The fellers came and got it going, someway, and took it away for a day’s restoration.

Take care of ‘em, change the oil, don’t go too fast and they’ll last just about forever.

Cars, that is.

________

State of Arkansas is REALLY having to rebuild section of I-40 between Little Rock and Fort Smith: there’s a section east of Clarksville where giant machines are tearing up miles of the westbound lane; there is work under way to rebuild it completely.

Giant trucks have all but destroyed the right hand lane of the roads from Little Rock to Fort Smith.

At least, this isn’t Kansas, where the State allows a total of THREE trailers to be pulled by one truck.

One of ‘em passed us at dark thirty the other morning and the driver cut it a little quickly: the whole thing got to wiggling like a conga line before it finally straightened out.

________

There is always a sense of the unfairness of life when you pass near the bustling city of Wellington, Kansas.

Wellington was the hometown of the wife of a valued old friend of ours, Dr. Jay Jones, a retired dentist who now divides his time between Kansas and Florida.

Jay and Betty Slinker married when both were pushing middle age. They had only a short time together until she, surprisingly, died.

Dr. Jones has never been quite the same.

Dr.
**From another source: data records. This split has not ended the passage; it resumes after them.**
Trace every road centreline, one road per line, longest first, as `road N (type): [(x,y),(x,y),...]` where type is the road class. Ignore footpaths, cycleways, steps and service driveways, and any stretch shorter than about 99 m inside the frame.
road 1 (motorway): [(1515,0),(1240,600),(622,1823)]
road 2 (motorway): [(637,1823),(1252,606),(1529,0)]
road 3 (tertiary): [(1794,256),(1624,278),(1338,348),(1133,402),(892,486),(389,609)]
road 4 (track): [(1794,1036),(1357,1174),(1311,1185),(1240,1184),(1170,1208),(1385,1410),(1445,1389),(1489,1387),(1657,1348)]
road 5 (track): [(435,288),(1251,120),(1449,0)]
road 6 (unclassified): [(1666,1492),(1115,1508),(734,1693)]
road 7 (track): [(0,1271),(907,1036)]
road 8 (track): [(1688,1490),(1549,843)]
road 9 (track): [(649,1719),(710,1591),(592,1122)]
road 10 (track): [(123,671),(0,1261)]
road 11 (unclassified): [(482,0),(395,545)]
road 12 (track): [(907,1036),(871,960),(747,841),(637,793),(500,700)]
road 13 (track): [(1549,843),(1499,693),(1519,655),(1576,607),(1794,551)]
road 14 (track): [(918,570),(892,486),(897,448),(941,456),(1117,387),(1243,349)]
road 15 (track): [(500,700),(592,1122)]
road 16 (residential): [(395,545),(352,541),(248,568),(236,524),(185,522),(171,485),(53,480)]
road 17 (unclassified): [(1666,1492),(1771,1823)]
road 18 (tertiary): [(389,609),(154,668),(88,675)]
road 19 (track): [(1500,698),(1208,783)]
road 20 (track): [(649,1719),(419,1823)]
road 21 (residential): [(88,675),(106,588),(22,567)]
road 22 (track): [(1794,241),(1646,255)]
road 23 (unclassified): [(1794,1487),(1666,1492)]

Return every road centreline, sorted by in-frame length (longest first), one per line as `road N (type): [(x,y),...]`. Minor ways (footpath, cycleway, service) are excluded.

Jones was the brother to Lorraine Turner, Warren.

Beverly Nason-Jones of Mississippi, his niece, is also his adopted daughter.

Wellington is one of these good Kansas towns, on the railroad, with about 10,000 people.

When onetime Arkansas Football Coach Jack Mitchell got “pushed out” as head coach at Kansas University, he bought the daily newspaper at Wellington.

It is operated now, we understand, by his son.

Jack Mitchell was a great football star at Oklahoma, and ere that at his hometown of Arkansas City, Kansas (and for those of you who haven’t been there, it is pronounced Ar-Kansas City).

________

Good to hear we’ll soon have a Subway store here in town: isn’t it on the onetime site of the office of Dr. W.J. Hunt, on South Main?

We’ve been impressed with the TeeVee testimony of the man who lost about 100 pounds, eatin’ Subway veggie sandwiches.

Sounds like a good way to delard oneself.

________

Advantages of a cell phone: We were buzzin’ along in north Oklahoma, an area bereft of both trees and people, when a couple of young guys sailed by us in a pickup.

Just after they got by, the left front tire on the pick-up exploded.

Just after they got by, the left front tire on the pick-up exploded.

They got the giant machine to astop without further mishap.

We stopped to offer help and they called their employer on our cell ‘phone.

Just that easy.

You wonder how the world got along without cell ‘phones don’t you?